3.2.1 Independence assumptions

In what ways should we expect the independence assumption to be violated?

3.2.2 Coverage probability

Each CI collected on a concentration is constructed to have 95 percent coverage probability. Is it true that the entire experiment has the same coverage probability? That is, can we say “If we repeated this experiment, we would expect that all of our CIs would cover the true value of their respective estimands $100(1 - \alpha)$ percent of the time.”
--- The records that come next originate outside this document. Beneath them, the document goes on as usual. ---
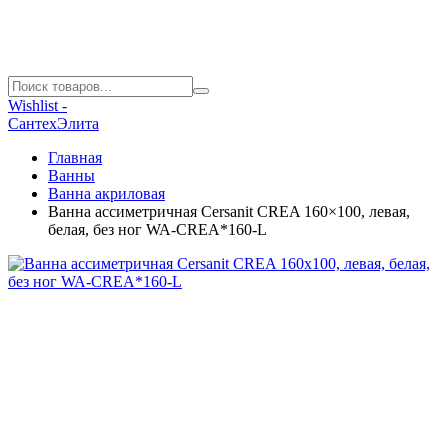
Wishlist -
СантехЭлита
Главная
Ванны
Ванна акриловая
Ванна ассиметричная Cersanit CREA 160×100, левая,
белая, без ног WA-CREA*160-L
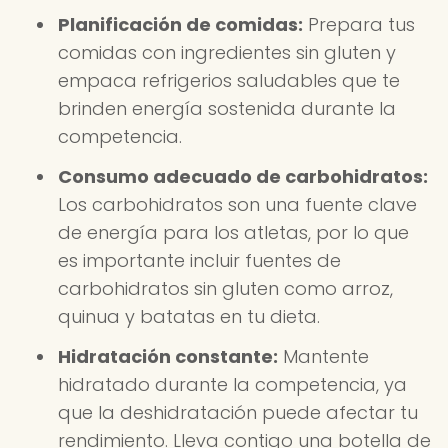
Planificación de comidas:
Prepara tus
comidas con ingredientes sin gluten y
empaca refrigerios saludables que te
brinden energía sostenida durante la
competencia.
Consumo adecuado de carbohidratos:
Los carbohidratos son una fuente clave
de energía para los atletas, por lo que
es importante incluir fuentes de
carbohidratos sin gluten como arroz,
quinua y batatas en tu dieta.
Hidratación constante:
Mantente
hidratado durante la competencia, ya
que la deshidratación puede afectar tu
rendimiento. Lleva contigo una botella de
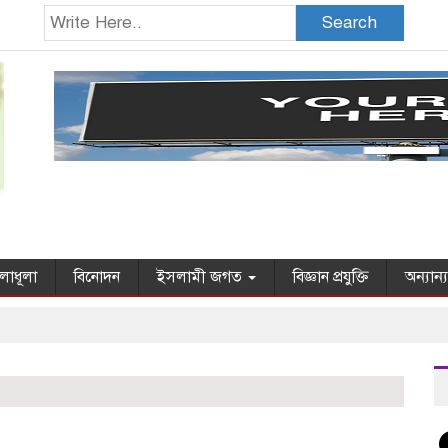
Search
লাধূলা
বিনোদন
ইসলামী জগত
বিজ্ঞান প্রযুক্তি
অন্যান্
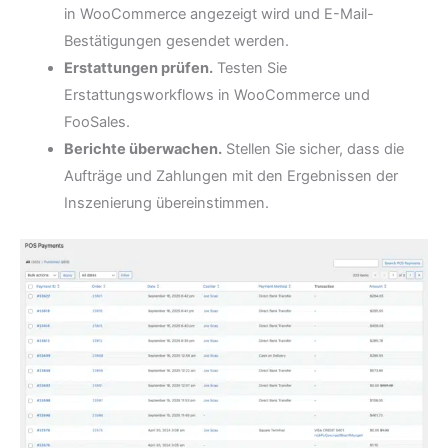
in WooCommerce angezeigt wird und E-Mail-
Bestätigungen gesendet werden.
Erstattungen prüfen.
Testen Sie
Erstattungsworkflows in WooCommerce und
FooSales.
Berichte überwachen.
Stellen Sie sicher, dass die
Aufträge und Zahlungen mit den Ergebnissen der
Inszenierung übereinstimmen.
If false, evaluate the coverage probability of the entire experiment.

3.2.3 Adjusted CIs

Spoiler: 3.2.2 is false. Propose an adjusted CI for each of the $m$ concentrations such that the entire experiment has $100(1 - \alpha)$ percent coverage.

4 Uniform CIs

Let $Y_1, \dots, Y_n \overset{i.i.d.}{\sim} \textrm{Unif}(0, \theta)$.

4.1 Properties of the MLE

4.1.1 Regularity conditions

(This is a review of material covered in homework and lecture examples). Solve for the MLE. Identify any violations of regularity conditions.

4.1.2 Bias of the MLE

Solve for the bias given $n$. Is it possible to construct an unbiased estimator based on your solution? Also, is the MLE asymptotically unbiased?

4.2 Confidence intervals

Let $Y_{(n)}$ be the $n$th order statistic (i.e., the maximum of observations). Consider the two interval estimators:

$[a Y_{(n)}, b Y_{(n)}]$, where $1 \leq a \leq b$
$[c + Y_{(n)}, d + Y_{(n)}]$, where $0 \leq c \leq d$

In which of these cases does the coverage probability depend on $\theta$?

5 Poisson fun times

Let $Y_1, \dots, Y_n \overset{i.i.d.}{\sim} \textrm{Pois}(\lambda)$.

5.1 Poisson NEF

Show that the Poisson is a member of the NEF and use properties of the NEF to determine the MLE and its asymptotic distribution

5.2 Confidence interval using MLE

Using the results from (5.1), construct an asymptotic $100(1 - \alpha)$ percent confidence interval.

5.3 Confidence interval

Replace the estimand in (5.2) with an appropriate statistic to construct an alternate 100(1−α) percent CI.